LISTED RECORDS =>

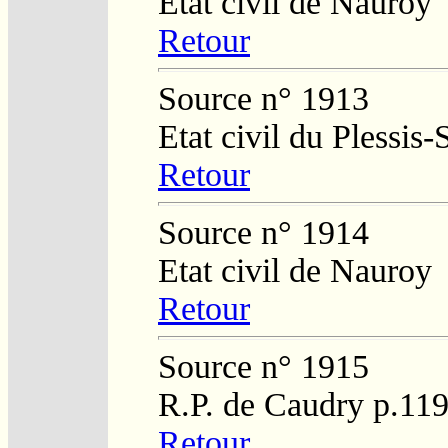
Etat civil de Nauroy
Retour
Source n° 1913
Etat civil du Plessis
Retour
Source n° 1914
Etat civil de Nauroy
Retour
Source n° 1915
R.P. de Caudry p.11
Retour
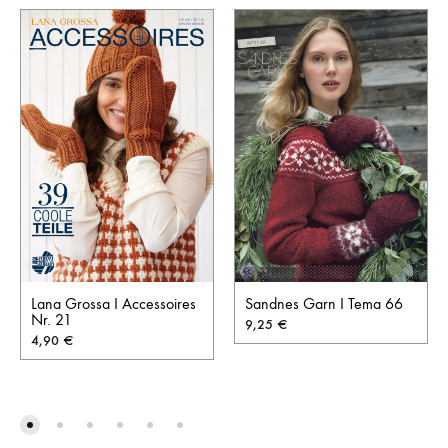
Lana Grossa I Accessoires
Sandnes Garn I Tema 66
Nr. 21
9,25
€
4,90
€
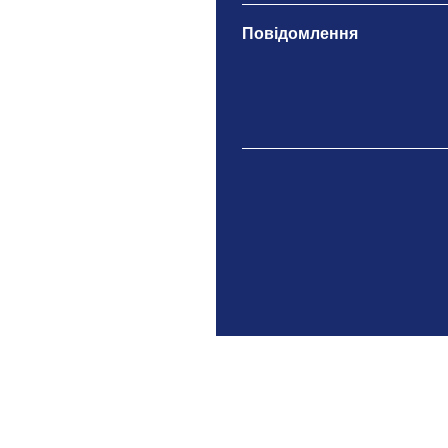
Повідомлення
ТОВ "ЕЙТІЕС ІНДАСТРІ"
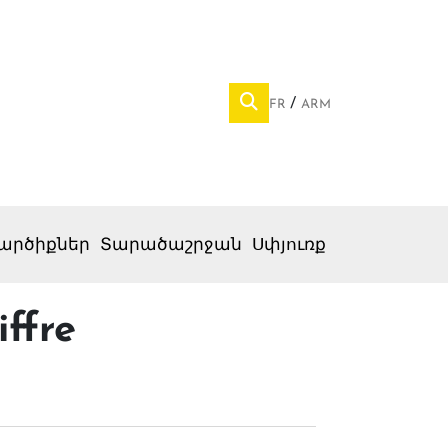
FR
ARM
արծիքներ
Տարածաշրջան
Սփյուռք
iffre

YOUR TASK => Would you set down the listing exactly, omitting pictures?

RESPONSE TO THE TASK =>
Etat civil de Nauroy
Retour
Source n° 1913
Etat civil du Plessis
Retour
Source n° 1914
Etat civil de Nauroy
Retour
Source n° 1915
R.P. de Caudry p.11
Retour
Lana Grossa I Accessoires
Sandnes Garn I Tema 66
Nr. 21
9,25
€
4,90
€
Повідомлення
ТОВ "ЕЙТІЕС ІНДАСТРІ"
FR
ARM
արծիքներ
Տարածաշրջան
Սփյուռք
iffre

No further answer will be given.